• A spectacular tent used by the Tipu Sultan, ruler of the 18th century Kingdom of Mysore (pictured), is among highlights in an exhibition exploring the “incomparably rich world” of handmade textiles from India which opens at the V&A in South Kensington on Saturday. Part of the V&A’s India Festival marking the 25th anniversary of the opening of the museum’s Nehru Gallery, The Fabric of India has exhibits ranging from the earliest known Indian textile fragments (dating from the 3rd century) through to contemporary fashions. Among the around 200 handmade objects – which include everything from ancient ceremonial banners and sacred temple hangings to modern saris and bandanna handkerchiefs – are a Hindu narrative cloth depicting avatars of Vishnu dating from about 1570, an 18th century crucifixion scene made for an Armenian Christian church in south-east India, block-printed ceremonial textiles from Gujarat – made in the 14th century for the Indonesian market, bed-hangings originally belonging to the Austrian Prince Eugene (1663-1736), and a selection of clothing made using Khadi, a cloth which Mahatma Gandhi promoted using in the 1930s when he asked people to make the fabric as a symbol of resistance to colonial rule. Admission charges apply. Runs until 10th January. For more see, www.vam.ac.uk/fabricofindia. PICTURE: © National Trust Images.

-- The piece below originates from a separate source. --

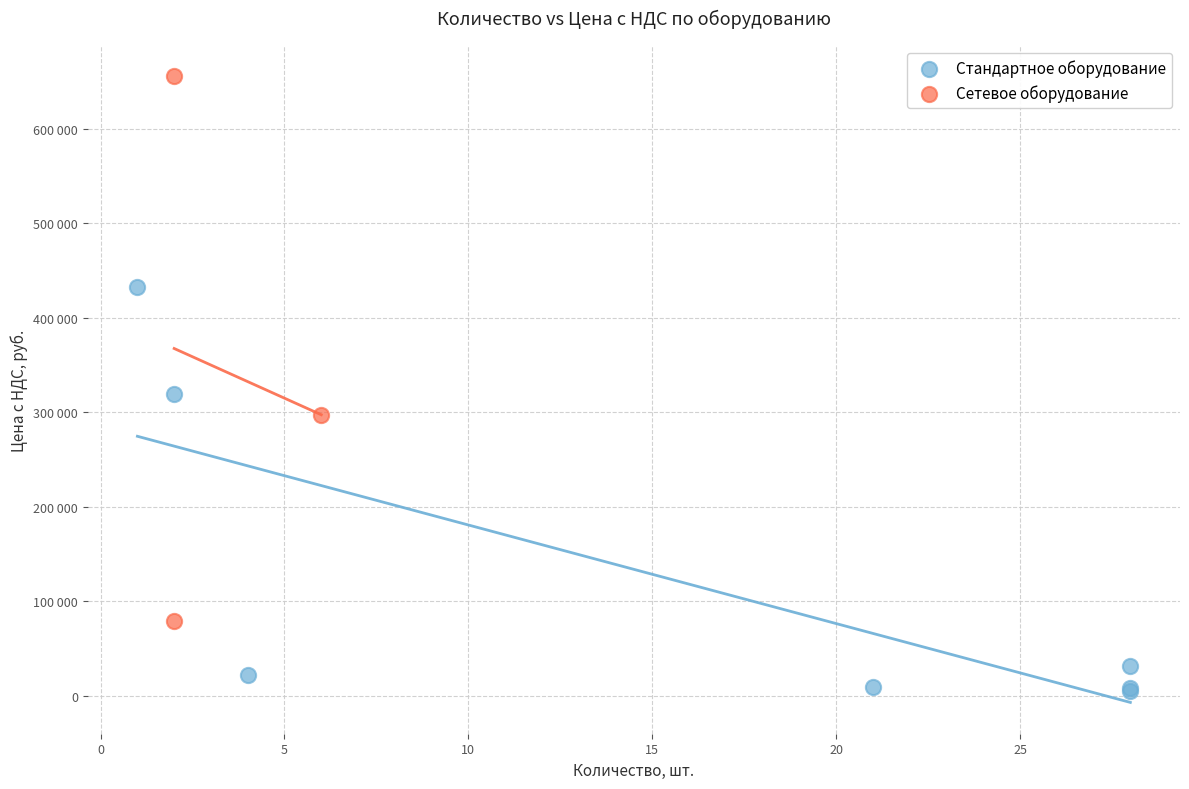

What are all the series names shown in the legend?

Стандартное оборудование, Сетевое оборудование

• Westbury Road in Bounds Green, Haringey, is the subject of a new photographic and art exhibit which opened at the Geffrye Museum in Shoreditch this week. A Street Seen: The Residents of Westbury Road is a collaborative exhibition featuring the works of photographer Andrew Buurman and artist Gabriela Schutz as they document the homes, gardens and residents of what is described as a “typical London street”. The display includes a six metre long panoramic drawing of Victorian houses by Schutz and a series of photographs depicting residents in their back gardens taken over a two year period by Buurman. Runs until 3rd April. For more, see www.geffrye-museum.org.uk.
• One of the founding fathers of sports medicine, Nobel Prize winner AV Hill, has been honoured with an English Heritage blue plaque unveiled at his former home in Highgate in London’s north last month. Hill, as well as being noted for his work in the field of physiology, was also an independent MP during World War II and a humanitarian who is credited with helping more than 900 academics – including 18 Nobel laureates – escape persecution by the Nazis. He lived at the property at 16 Bishopswood Road for 44 years, between 1923 and 1967, 10 years before his death. For more on blue plaques, see www.english-heritage.org.uk/visit/blue-plaques/.